I’ve been looking through a number of hyperlocal websites over the past few days trying to select some more case studies for my work. I’ve got some particular criteria I’m looking for that relate to the professional backgrounds of the producers, but the way in which subject positions are articulated within hyperlocal discourse actually makes this rather difficult. For example, one website bills itself as being “brought to you by local residents of [town], [name 1] and [name 2]” and also carries the line “developed and maintained by [company] a [town] business”. The web design company and the local residents are clearly the same people*, but they have taken two subject positions. These subject positions share their relationship to [town], but are differentiated: residents and business. It is important to be associated with place as this is a key moment of hyperlocal discourse: the hyperlocale, the place being represented. What does it mean to be “resident”? This positions the hyperlocal media producers away from professional discourses of media and communication, and connects with ideas of community media or citizen journalism. The local business subject position allows them to market their business within the local frame.

An alternative story, “the website is owned and run by local communications professionals whom you can hire”, is more direct but changes how the production of the hyperlocal content is understood. It is not more truthful, both are equally true, because [name 1] and [name 2] do genuinely hold both subject positions, they are both local residents and local business owners.

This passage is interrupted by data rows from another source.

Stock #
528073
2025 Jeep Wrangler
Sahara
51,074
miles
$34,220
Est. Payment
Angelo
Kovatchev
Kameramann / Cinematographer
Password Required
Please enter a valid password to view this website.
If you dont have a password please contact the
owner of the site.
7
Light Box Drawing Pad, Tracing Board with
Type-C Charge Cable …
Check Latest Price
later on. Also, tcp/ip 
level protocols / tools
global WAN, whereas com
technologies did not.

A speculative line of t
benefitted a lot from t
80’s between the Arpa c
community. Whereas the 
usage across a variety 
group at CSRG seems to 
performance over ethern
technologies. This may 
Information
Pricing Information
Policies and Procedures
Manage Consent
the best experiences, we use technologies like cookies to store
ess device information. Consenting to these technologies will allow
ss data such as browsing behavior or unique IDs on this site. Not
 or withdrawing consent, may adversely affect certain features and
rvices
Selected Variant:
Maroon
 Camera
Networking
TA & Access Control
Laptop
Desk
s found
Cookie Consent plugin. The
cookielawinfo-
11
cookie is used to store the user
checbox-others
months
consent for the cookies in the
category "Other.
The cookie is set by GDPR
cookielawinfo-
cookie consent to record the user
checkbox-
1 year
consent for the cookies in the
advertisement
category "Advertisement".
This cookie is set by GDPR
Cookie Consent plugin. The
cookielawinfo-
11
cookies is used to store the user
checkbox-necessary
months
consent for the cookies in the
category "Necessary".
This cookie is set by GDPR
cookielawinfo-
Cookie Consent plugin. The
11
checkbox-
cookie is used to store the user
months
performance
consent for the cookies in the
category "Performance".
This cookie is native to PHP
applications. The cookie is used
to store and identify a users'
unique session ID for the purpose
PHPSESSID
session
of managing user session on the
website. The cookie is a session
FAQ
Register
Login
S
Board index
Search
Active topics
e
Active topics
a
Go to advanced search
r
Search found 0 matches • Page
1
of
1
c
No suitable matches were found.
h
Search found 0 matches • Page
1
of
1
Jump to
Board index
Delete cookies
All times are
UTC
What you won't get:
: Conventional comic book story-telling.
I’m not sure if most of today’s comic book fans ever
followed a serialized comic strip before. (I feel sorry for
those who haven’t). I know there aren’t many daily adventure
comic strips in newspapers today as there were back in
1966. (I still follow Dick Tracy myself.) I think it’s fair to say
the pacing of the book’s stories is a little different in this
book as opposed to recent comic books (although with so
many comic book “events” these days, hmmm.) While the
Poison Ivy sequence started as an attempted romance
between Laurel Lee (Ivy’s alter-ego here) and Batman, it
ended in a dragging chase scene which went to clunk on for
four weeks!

So who are the hyperlocal producers? They might be citizens, residents, journalists, business owners, and they might be any or all of these things, and many more, at different times as they operate as subjects of different discourses and as the discourse of hyperlocal is articulated around them. To take this out of all that theory stuff for a second, and to provide a handy tl;dr: hyperlocal media is many things, to many people, and those people are trying to accomplish a range of things (sometimes at the same time) — to give them the best chance of succeeding we need to understand what they are trying to do because the least useful label we have is probably ‘hyperlocal media producer’.

Jørgensen, M. & Phillips, L. J. (2002) Discourse Analysis as Theory and Method. London: SAGE.

* I have decided not to name either the website, the business or the individuals here. My intention isn’t to draw criticism to the website, the business or the individuals (my intention is to use this to illustrate the negotiation of subject positions) but I can’t guarantee that my intention wouldn’t be misunderstood. The link between the individuals and the business can be discerned because both are linked to the same address which is a residential property.